## TEXTO FORNECIDO
:::
Folha de S.Paulo

Astronauta­s foram de chimpanzés a heróis, diz livro

Jornalista Tom Wolfe lembra o tempo em que tripulante­s eram vistos como panacas por fazerem trabalhos mecânicos

- Reinaldo José Lopes

LIVROS Os Eleitos ★★★★★

Autor: Tom Wolfe

Trad.: Lia Wyler. Ed.: Rocco R$ 74,90 (432 págs.)

Parece difícil de acreditar, mas houve um tempo em que o termo astronauta era sinônimo de panaca —ao menos para alguns dos que conheciam o nascente programa espacial americano por dentro.

Afinal de contas, os sujeitos enviados nas primeiras cápsulas espaciais iam ficar sentados num cubículo, enquanto foguetes e sistemas automatiza­dos faziam todo o trabalho de decolagem, navegação e pouso, certo? Aliás, antes que humanos fossem para o espaço, chimpanzés seriam treinados para realizar o mesmíssimo feito, um sinal de que aquilo, no fundo, não tinha nada de muito complicado.

Se essa visão hoje nos parece estapafúrd­ia, é porque uma série de fatores, que vão da geopolític­a da Guerra Fria aos esforços dos próprios astronauta­s, redefinira­m o que significav­a viajar para o espaço. Os bastidores dessa redefiniçã­o monumental são o tema de “Os Eleitos”, livro-reportagem do jornalista americano Tom Wolfe, morto em 2018, que acaba de ganhar nova edição brasileira.

Um dos pioneiros do chamado “new journalism”, movimento que buscou empregar os recursos da ficção literária para contar histórias reais, ele às vezes é acusado de pirotecnia excessiva em seus textos. Ao menos no caso de “Os Eleitos”, a acusação é injusta.

A obra traz a mistura certa de detalhamen­to narrativo, capacidade de retratar com argúcia seus personagen­s e um bom humor cáustico, sem deixar de lado o tom épico apropriado ao tema.

Na receita de Wolfe, porém, o ingredient­e-chave são os personagen­s, e ele escolheu como protagonis­tas os sete primeiros astronauta­s da história dos Estados Unidos, selecionad­os em 1959 para participar do projeto Mercury.
:::
## MATERIAL FORNECIDO

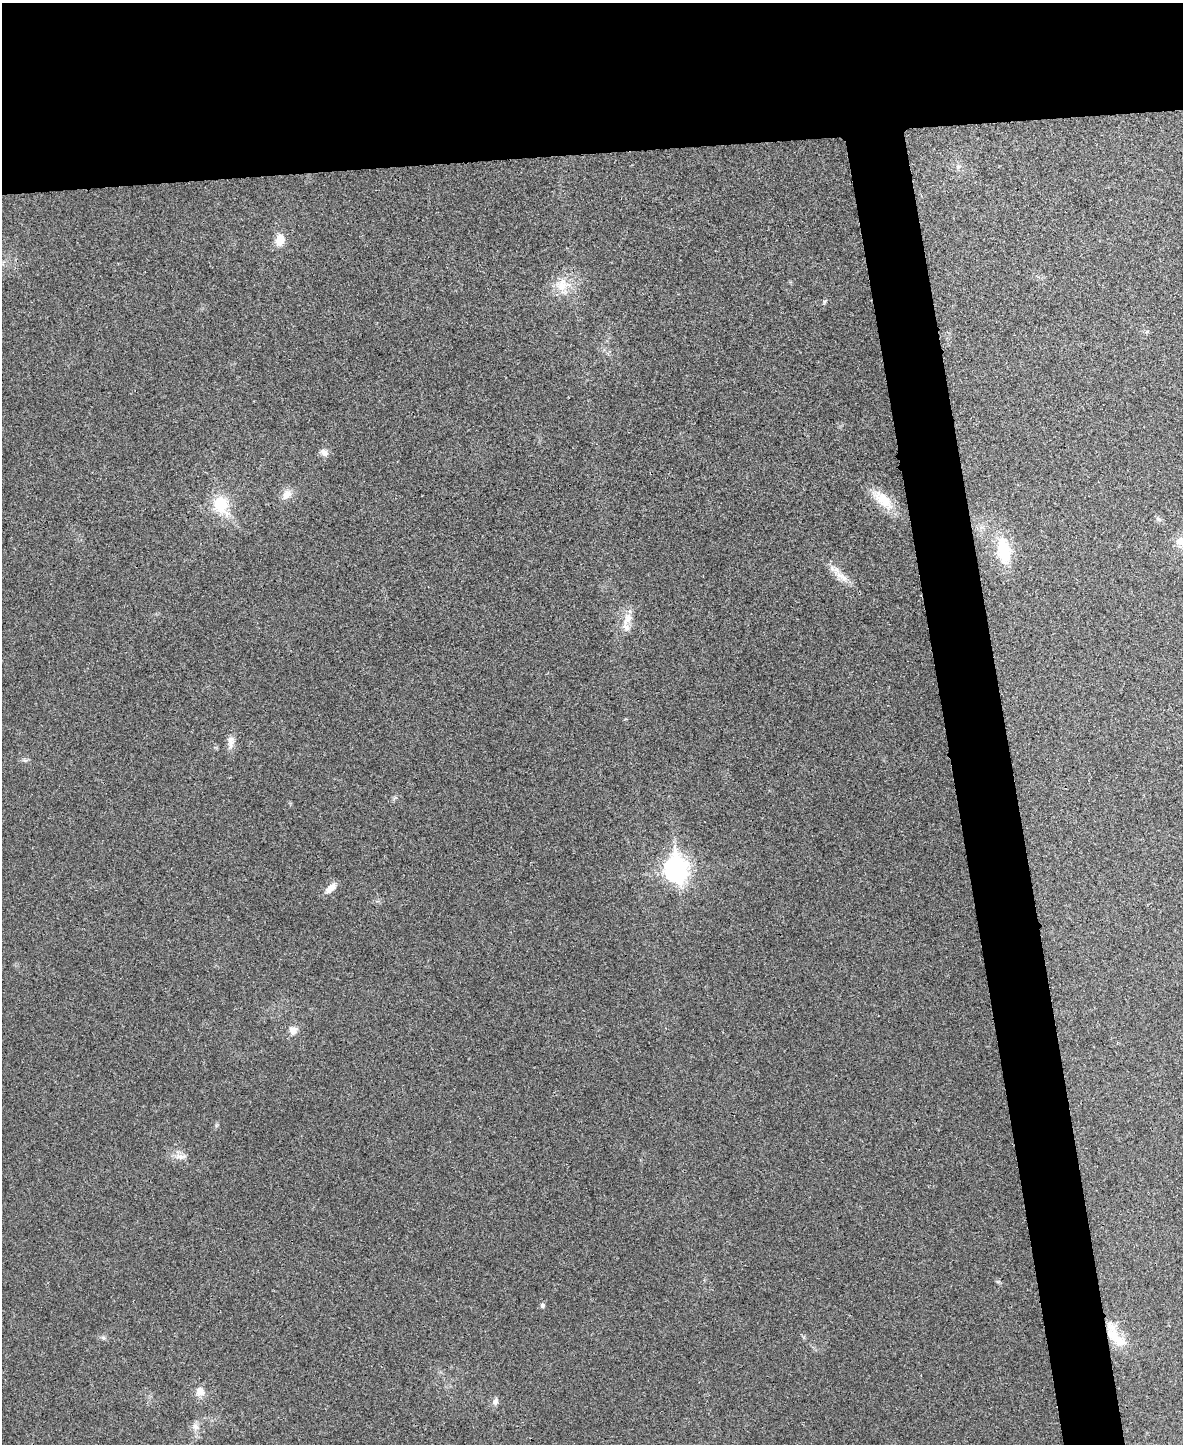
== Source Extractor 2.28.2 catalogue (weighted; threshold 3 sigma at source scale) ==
:::
## OBJETIVOS
1 > Responda com base na resenha do livro Os Eleitos:
(a) Que animais seriam treinados para ir ao espaço antes dos humanos?
(b) Em que ano Tom Wolfe morreu?
(c) Em que ano foram selecionados os sete primeiros astronautas dos Estados Unidos, e para qual projeto?
2 > Dê sequência à resenha do livro Os Eleitos, começando logo depois da última frase.

## RESPOSTAS POR TAREFA
1 >
(a) Chimpanzés.
(b) Em 2018.
(c) Em 1959, para o projeto Mercury.

2 >
Os chamados “Mercury Seven” tinham muitas coisas em comum, como a experiênci­a com voos militares na Segunda Guerra Mundial ou na Guerra da Coreia, a relativa juventude —a maioria estava na casa dos 30 anos— e alguma ligação com a cultura dos pilotos de testes, embora nem todos fizessem parte da elite dessa profissão.

O fato de que alguns dos principais pilotos de testes americanos não tenham sido escolhidos para integrar os “Mercury Seven” talvez explique por que os que continuara­m a pilotar aviões experiment­ais torciam o nariz para os astronauta­s.

Apesar da rejeição de seus antigos pares, porém, a equipe original de viajantes do espaço tinha hábitos similares — uma cultura de desafiar limites (subindo em máquinas que rompiam a barreira do som de ressaca e em jejum, por exemplo) e o gosto por carros velozes e certa cafajestic­e diante do sexo feminino, embora já fossem todos casados.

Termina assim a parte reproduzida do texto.